— Нет, милый мой, поднимай повыше, — лукаво улыбнулся Страшила нарисованным ртом. — Я уже до министра дослужился… Две изумрудные звезды имею. Причём, заметь, без протэкции, исключительно своими родными иголками и булавками. Да-с.
Дровосек вдруг застыл, мигнул испуганно, но скоро лицо его распахнулось на две половинки широчайшей улыбкой; казалось, что от лица и глаз его посыпались искры. Сам он сгорбился, сложился, потускнел… Его чемоданы, узлы и ящички оплыли и расселись… Длинный нос жены стал еще длиннее; Нафанаил вытянулся во фрунт и судорожно застегнул все пуговки своего мундира…
— Я, ваше превосходительство… Очень приятно-с! Друг, можно сказать, беззаботной юности и вдруг вышли в такие вельможи-с! Хи-хи-с.
— Ну, полно! — поморщился Страшила. — Для чего этот тон? Мы с тобой давние друзья — и к чему тут это чинопочитание!
— Помилуйте… Что вы-с… — захихикал Дровосек, еще более складываясь. — Милостивое внимание вашего превосходительства… вроде как бы живительный порошок… Это вот, ваше превосходительство, сын мой Нафанаил… жена Луиза, мигунья, некоторым образом…
— Экий ты, право, сделался угодливый, — с досадой произнёс Страшила. — А ведь прежде ты совсем иначе со мной держался.
— Виноват-с, — согнулся в поклоне Дровосек. — Прежде мы к стыду своему не знали-с…
— Ну а сердце-то твоё как? — спросил Страшила, пытаясь вернуть разговор в дружескую ноту. — Не жалуешься?
— Не извольте беспокоиться! Стучит-с, — Дровосек аккуратно ударил себя ладонью в худую гулкую грудь. — Вот не поверил в ту пору в мудрость вашего превосходительства, выпросил себе никчёмную вовсе в хозяйстве вещь…
— Что ж ты, друг милый, о сердце своём так пренебрежно отзываешься? Ведь кабы не оно, пожалуй, и семьёй бы не обзавёлся. Разве нет?
— Со всех сторон вы правы, ваше превосходительство господин министр, — умильно зачастил Дровосек, упорно не замечая страдающую гримасу на лице Страшилы. — Только ведь вы в мудрости своей силу ума преумножили, посредством чего в люди вышли, поднялись до высот, нам простым смертным недоступных… А сердце… Что сердце? Ни прибытка от него, ни пользы-с.

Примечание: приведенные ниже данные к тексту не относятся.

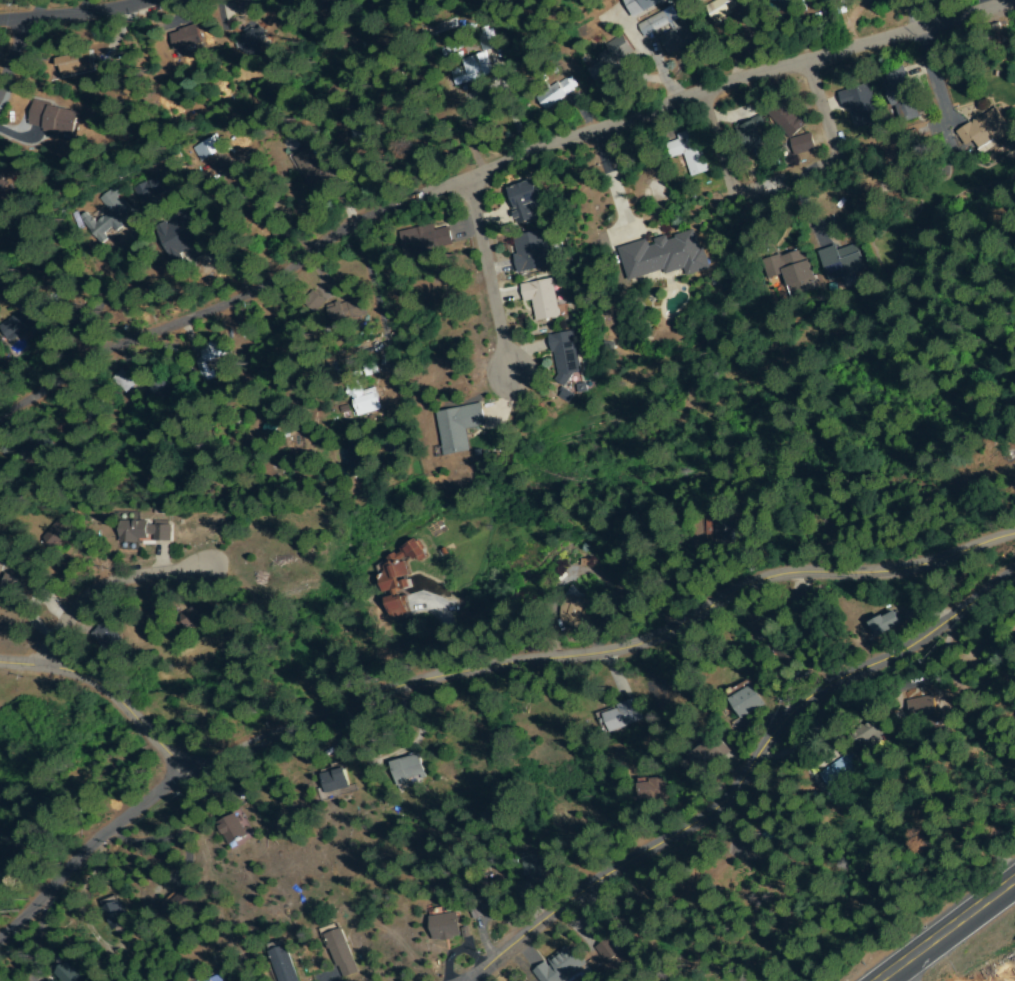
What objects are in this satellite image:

— Ну, как же?.. — слегка растерялся Страшила. — Семейное счастье, оно, брат, не последнее дело. По себе сужу. Я-то ведь всё один, половинку свою так и не нашёл. Торчит она где-то по сию пору на неведомом поле, ворон пугает.
— Экая печаль, ваше превосходительство! — вскричал Дровосек. — Зато каких сияющих высот вы достигли в служении, так сказать, отечеству на ниве, так сказать, процветания… Две звезды опять же-с… Мундир не чета нашему… Позвольте к ручке приложиться, исключительно из уважения к вашей мудрости-с…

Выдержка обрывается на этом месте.